- Born: January 2, 1958 (age 68)
- Education: Southern University Tulane University Medical School
- Scientific career
- Workplaces: Parkland Memorial Hospital Southwestern Medical Center Northwestern University Feinberg School of Medicine

= Clyde Yancy =

American cardiologist

Clyde Warren Yancy (born January 2, 1958) is an American cardiologist and the Magerstadt Professor at Northwestern University Feinberg School of Medicine. He has previously served as the Past President of the American Heart Association. His research considers heart failure, heart transplantation and ways to prevent heart failure. He is Vice Dean of Health Equity.

▸ **Problem 1**: List the workplaces given in the profile of Clyde Yancy.
▸ **Problem 2**: Update the Clyde Yancy profile by writing out the passage from "- Education: Southern" up to and including "of Health Equity.", with "heart transplantation" replaced by "cardiac transplantation".

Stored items
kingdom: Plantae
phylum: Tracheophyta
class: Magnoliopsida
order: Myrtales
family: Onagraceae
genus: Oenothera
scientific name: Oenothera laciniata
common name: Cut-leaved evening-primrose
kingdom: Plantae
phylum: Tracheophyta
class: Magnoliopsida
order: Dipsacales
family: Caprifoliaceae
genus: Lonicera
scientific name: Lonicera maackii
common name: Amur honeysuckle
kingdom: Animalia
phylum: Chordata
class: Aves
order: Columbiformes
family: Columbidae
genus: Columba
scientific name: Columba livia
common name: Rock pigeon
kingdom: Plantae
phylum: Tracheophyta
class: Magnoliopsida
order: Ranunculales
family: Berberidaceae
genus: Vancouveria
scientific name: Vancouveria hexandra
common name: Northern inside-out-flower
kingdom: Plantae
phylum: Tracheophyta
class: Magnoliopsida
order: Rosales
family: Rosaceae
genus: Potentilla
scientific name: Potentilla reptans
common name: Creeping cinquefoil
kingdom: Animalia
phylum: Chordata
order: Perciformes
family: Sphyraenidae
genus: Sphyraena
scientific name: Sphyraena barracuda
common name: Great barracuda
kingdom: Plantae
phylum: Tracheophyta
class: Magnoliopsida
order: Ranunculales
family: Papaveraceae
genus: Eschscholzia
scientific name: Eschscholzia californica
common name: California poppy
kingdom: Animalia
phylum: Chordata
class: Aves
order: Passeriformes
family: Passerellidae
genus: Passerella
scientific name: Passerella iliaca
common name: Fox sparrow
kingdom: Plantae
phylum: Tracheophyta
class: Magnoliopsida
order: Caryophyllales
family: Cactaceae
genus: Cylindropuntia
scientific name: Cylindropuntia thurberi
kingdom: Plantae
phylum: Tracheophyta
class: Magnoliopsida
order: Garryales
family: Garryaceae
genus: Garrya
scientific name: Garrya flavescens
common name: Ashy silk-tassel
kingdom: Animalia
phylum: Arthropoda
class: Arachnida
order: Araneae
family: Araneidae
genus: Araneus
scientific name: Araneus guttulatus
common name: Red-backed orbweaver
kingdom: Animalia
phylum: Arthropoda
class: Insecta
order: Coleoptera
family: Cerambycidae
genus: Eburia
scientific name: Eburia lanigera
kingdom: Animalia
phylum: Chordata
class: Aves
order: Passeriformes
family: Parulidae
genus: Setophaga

▸ **Task output 1**:
Parkland Memorial Hospital
Southwestern Medical Center
Northwestern University Feinberg School of Medicine

▸ **Task output 2**:
- Education: Southern University Tulane University Medical School
- Scientific career
- Workplaces: Parkland Memorial Hospital Southwestern Medical Center Northwestern University Feinberg School of Medicine

= Clyde Yancy =

American cardiologist

Clyde Warren Yancy (born January 2, 1958) is an American cardiologist and the Magerstadt Professor at Northwestern University Feinberg School of Medicine. He has previously served as the Past President of the American Heart Association. His research considers heart failure, cardiac transplantation and ways to prevent heart failure. He is Vice Dean of Health Equity.